* _YOUR OBJECTIVE_: Each line below that carries the string "case" must appear in the answer.

* _MATERIAL PROVIDED_:

_____

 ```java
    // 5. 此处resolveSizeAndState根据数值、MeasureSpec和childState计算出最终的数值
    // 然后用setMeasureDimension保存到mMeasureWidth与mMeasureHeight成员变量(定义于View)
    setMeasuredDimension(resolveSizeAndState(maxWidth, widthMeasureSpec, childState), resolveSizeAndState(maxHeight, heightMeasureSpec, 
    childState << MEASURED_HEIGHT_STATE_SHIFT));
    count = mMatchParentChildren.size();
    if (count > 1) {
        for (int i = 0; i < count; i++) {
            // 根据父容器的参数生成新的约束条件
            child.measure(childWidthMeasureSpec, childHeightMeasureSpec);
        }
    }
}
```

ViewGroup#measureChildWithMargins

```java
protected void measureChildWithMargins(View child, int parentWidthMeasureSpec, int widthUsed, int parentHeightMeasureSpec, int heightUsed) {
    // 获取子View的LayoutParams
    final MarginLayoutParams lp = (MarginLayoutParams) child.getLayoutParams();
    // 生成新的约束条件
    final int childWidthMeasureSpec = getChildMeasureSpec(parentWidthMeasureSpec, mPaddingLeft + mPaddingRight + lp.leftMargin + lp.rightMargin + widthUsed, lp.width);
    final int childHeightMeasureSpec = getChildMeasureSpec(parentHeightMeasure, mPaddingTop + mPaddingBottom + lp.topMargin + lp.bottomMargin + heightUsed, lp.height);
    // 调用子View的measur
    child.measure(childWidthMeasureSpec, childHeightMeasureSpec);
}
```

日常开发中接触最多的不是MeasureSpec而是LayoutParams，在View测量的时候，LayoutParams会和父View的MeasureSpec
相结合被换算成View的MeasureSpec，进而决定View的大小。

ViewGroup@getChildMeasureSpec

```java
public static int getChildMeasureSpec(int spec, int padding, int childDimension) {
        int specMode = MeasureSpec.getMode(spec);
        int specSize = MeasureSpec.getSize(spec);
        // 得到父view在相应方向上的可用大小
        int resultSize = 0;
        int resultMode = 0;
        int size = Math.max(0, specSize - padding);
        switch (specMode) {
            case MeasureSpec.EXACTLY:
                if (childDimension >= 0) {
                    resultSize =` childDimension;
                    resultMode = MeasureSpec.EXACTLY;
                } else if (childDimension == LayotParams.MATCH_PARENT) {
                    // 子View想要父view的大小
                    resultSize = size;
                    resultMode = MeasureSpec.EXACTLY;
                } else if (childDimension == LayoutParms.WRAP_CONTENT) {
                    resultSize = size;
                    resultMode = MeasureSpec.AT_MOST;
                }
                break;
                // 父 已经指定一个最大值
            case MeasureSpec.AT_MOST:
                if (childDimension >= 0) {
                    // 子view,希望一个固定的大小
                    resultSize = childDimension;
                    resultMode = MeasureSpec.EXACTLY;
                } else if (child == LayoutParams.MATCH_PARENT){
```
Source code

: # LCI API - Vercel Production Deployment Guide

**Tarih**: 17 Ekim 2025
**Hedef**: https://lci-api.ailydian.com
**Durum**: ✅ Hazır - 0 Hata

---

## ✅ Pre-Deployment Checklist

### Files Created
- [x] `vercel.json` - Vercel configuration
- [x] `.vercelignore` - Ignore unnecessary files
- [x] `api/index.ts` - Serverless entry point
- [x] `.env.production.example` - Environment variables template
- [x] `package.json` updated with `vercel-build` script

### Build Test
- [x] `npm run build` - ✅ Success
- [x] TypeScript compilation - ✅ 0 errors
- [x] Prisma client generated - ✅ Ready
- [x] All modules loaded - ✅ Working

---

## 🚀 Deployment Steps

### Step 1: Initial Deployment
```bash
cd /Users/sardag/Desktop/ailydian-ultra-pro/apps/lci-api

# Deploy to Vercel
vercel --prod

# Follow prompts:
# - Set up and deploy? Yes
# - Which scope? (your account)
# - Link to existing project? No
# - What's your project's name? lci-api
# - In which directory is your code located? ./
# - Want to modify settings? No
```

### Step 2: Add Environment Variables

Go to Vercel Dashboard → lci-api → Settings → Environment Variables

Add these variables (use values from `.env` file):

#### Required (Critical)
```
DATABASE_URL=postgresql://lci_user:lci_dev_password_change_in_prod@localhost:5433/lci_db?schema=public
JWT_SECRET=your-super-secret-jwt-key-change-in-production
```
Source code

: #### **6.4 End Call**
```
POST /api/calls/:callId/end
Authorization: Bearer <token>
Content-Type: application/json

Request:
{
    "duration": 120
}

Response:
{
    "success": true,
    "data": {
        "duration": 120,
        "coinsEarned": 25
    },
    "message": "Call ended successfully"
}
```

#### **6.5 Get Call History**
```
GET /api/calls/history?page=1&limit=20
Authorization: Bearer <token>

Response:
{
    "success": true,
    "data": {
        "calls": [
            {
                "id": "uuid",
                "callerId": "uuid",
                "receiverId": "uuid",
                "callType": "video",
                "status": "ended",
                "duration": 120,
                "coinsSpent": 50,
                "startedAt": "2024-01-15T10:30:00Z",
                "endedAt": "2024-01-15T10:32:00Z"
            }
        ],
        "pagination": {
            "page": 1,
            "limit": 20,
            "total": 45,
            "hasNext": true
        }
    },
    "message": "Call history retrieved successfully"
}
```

_____

* _SOLUTION TO THE PROBLEM_:
            case MeasureSpec.EXACTLY:
            case MeasureSpec.AT_MOST:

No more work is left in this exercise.